TASK OBJECTIVE: Rewrite the material below, substituting "isolation" for every occurrence of "encapsulation" and changing nothing else. Omit the pictures from your answer.

ENTRIES SHOWN:
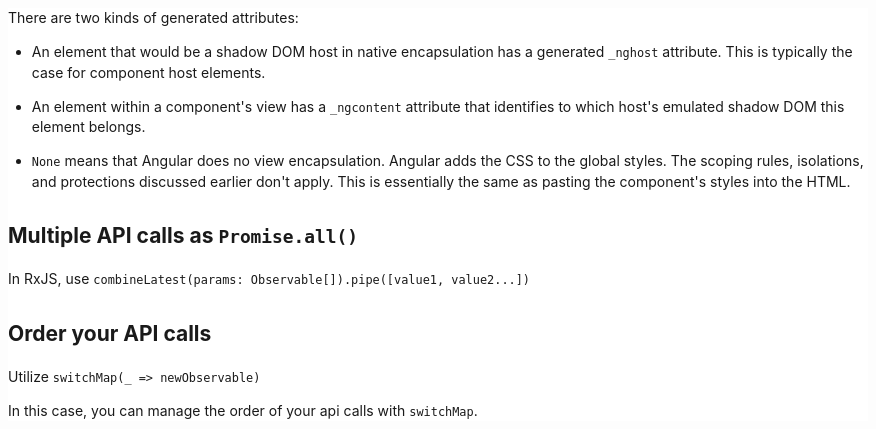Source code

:   There are two kinds of generated attributes:

  - An element that would be a shadow DOM host in native encapsulation has a generated `_nghost` attribute. This is typically the case for component host elements.
  - An element within a component's view has a `_ngcontent` attribute that identifies to which host's emulated shadow DOM this element belongs.

  

- `None` means that Angular does no view encapsulation. Angular adds the CSS to the global styles. The scoping rules, isolations, and protections discussed earlier don't apply. This is essentially the same as pasting the component's styles into the HTML.



## Multiple API calls as `Promise.all()`

In RxJS, use `combineLatest(params: Observable[]).pipe([value1, value2...])`



## Order your API calls

Utilize `switchMap(_ => newObservable)`

In this case, you can manage the order of your api calls with `switchMap`.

RESULT OF THE TASK:
Source code

:   There are two kinds of generated attributes:

  - An element that would be a shadow DOM host in native isolation has a generated `_nghost` attribute. This is typically the case for component host elements.
  - An element within a component's view has a `_ngcontent` attribute that identifies to which host's emulated shadow DOM this element belongs.

  

- `None` means that Angular does no view isolation. Angular adds the CSS to the global styles. The scoping rules, isolations, and protections discussed earlier don't apply. This is essentially the same as pasting the component's styles into the HTML.



## Multiple API calls as `Promise.all()`

In RxJS, use `combineLatest(params: Observable[]).pipe([value1, value2...])`



## Order your API calls

Utilize `switchMap(_ => newObservable)`

In this case, you can manage the order of your api calls with `switchMap`.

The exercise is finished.